--- Listed records ---
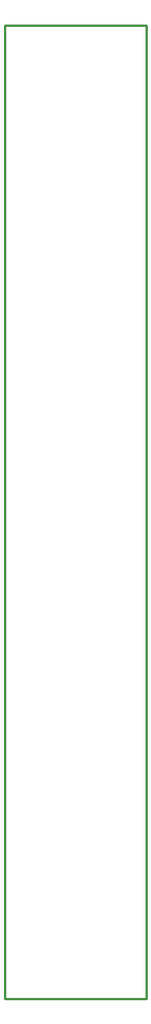
<source format=gko>
G04 Layer: BoardOutlineLayer*
G04 EasyEDA v6.5.14, 2022-08-19 15:33:08*
G04 4789359181944f948eab88b2c3823588,33ad25853f61487886fee39e8dc23a8a,10*
G04 Gerber Generator version 0.2*
G04 Scale: 100 percent, Rotated: No, Reflected: No *
G04 Dimensions in inches *
G04 leading zeros omitted , absolute positions ,3 integer and 6 decimal *
%FSLAX36Y36*%
%MOIN*%

%ADD10C,0.0100*%
D10*
X0Y0D02*
G01*
X600000Y0D01*
X600000Y4100000D01*
X0Y4100000D01*
X0Y0D01*

%LPD*%
M02*

</source>
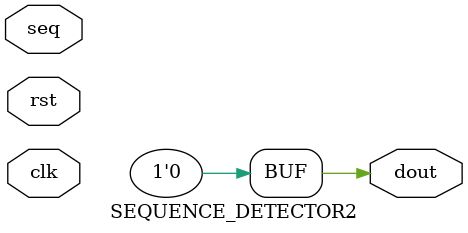
<source format=v>
`timescale 1ns / 1ps

//20L118 HARIHARAN R R
module SEQUENCE_DETECTOR2(seq,clk,rst,dout);
input clk,rst,seq;
output reg dout;
parameter A=2'b00;
parameter B=2'b01;
parameter C=2'b10;
parameter D=2'b10;
parameter E=2'b10;
parameter F=2'b10;
parameter G=2'b10;
reg[2:0]current,next;
always @(posedge clk,posedge rst)
begin
if(rst)
current=1'b0;
else
current=next;
end
always @(current,seq)
begin
case(current)
A:begin
if(seq)
next=B;
else
next=A;
end
B:begin
if(seq)
next=C;
else
next=A;
end
C:begin
if(seq)
next=C;
else
next=D;
end
D:begin
if(seq)
next=E;
else
next=A;
end
E:begin
if(seq)
next=F;
else
next=D;
end
F:begin
if(seq)
next=C;
else
next=G;
end
G:begin
if(seq)
next=E;
else
next=A;
dout=1'b1;
end
default:next=A;
endcase
end
always @(current)
begin 
 case(current) 
 A:   dout = 1'b0;
 B:   dout = 1'b0;
 C:  dout = 1'b0;
 D:  dout = 1'b0;
 E:  dout = 1'b0;
 F:  dout = 1'b0;
 G:  dout = 1'b1;
 default:  dout = 1'b0;
 endcase
end 
endmodule


</source>
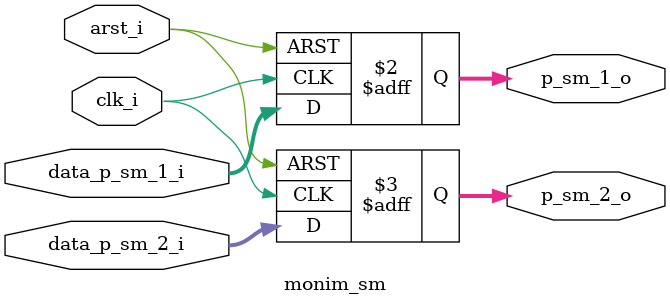
<source format=sv>
module monim_sm(     
//  MAIN SYNC
  input                clk_i,
  input                arst_i,
//  DATA IN
  input         [31:0] data_p_sm_1_i,
  input         [31:0] data_p_sm_2_i,
//  CONNECT to monim_axil_mon
  output    reg [31:0] p_sm_1_o,
  output    reg [31:0] p_sm_2_o
);

always_ff @(posedge clk_i or posedge arst_i) begin // UNC
    if (arst_i) begin   // RESET
        p_sm_1_o <= 32'b0;
        p_sm_2_o <= 32'b0;
    end else begin  //  Transmitting coordinates and data
        p_sm_1_o <= data_p_sm_1_i;
        p_sm_2_o <= data_p_sm_2_i;
    end
end
endmodule
</source>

--- Exercise ---
In the records above, find the line that contains "always @(current)" and retype it and all lines after it exactly, leaving out any pictures.

--- Response below ---
always @(current)
begin 
 case(current) 
 A:   dout = 1'b0;
 B:   dout = 1'b0;
 C:  dout = 1'b0;
 D:  dout = 1'b0;
 E:  dout = 1'b0;
 F:  dout = 1'b0;
 G:  dout = 1'b1;
 default:  dout = 1'b0;
 endcase
end 
endmodule


</source>
<source format=sv>
module monim_sm(     
//  MAIN SYNC
  input                clk_i,
  input                arst_i,
//  DATA IN
  input         [31:0] data_p_sm_1_i,
  input         [31:0] data_p_sm_2_i,
//  CONNECT to monim_axil_mon
  output    reg [31:0] p_sm_1_o,
  output    reg [31:0] p_sm_2_o
);

always_ff @(posedge clk_i or posedge arst_i) begin // UNC
    if (arst_i) begin   // RESET
        p_sm_1_o <= 32'b0;
        p_sm_2_o <= 32'b0;
    end else begin  //  Transmitting coordinates and data
        p_sm_1_o <= data_p_sm_1_i;
        p_sm_2_o <= data_p_sm_2_i;
    end
end
endmodule
</source>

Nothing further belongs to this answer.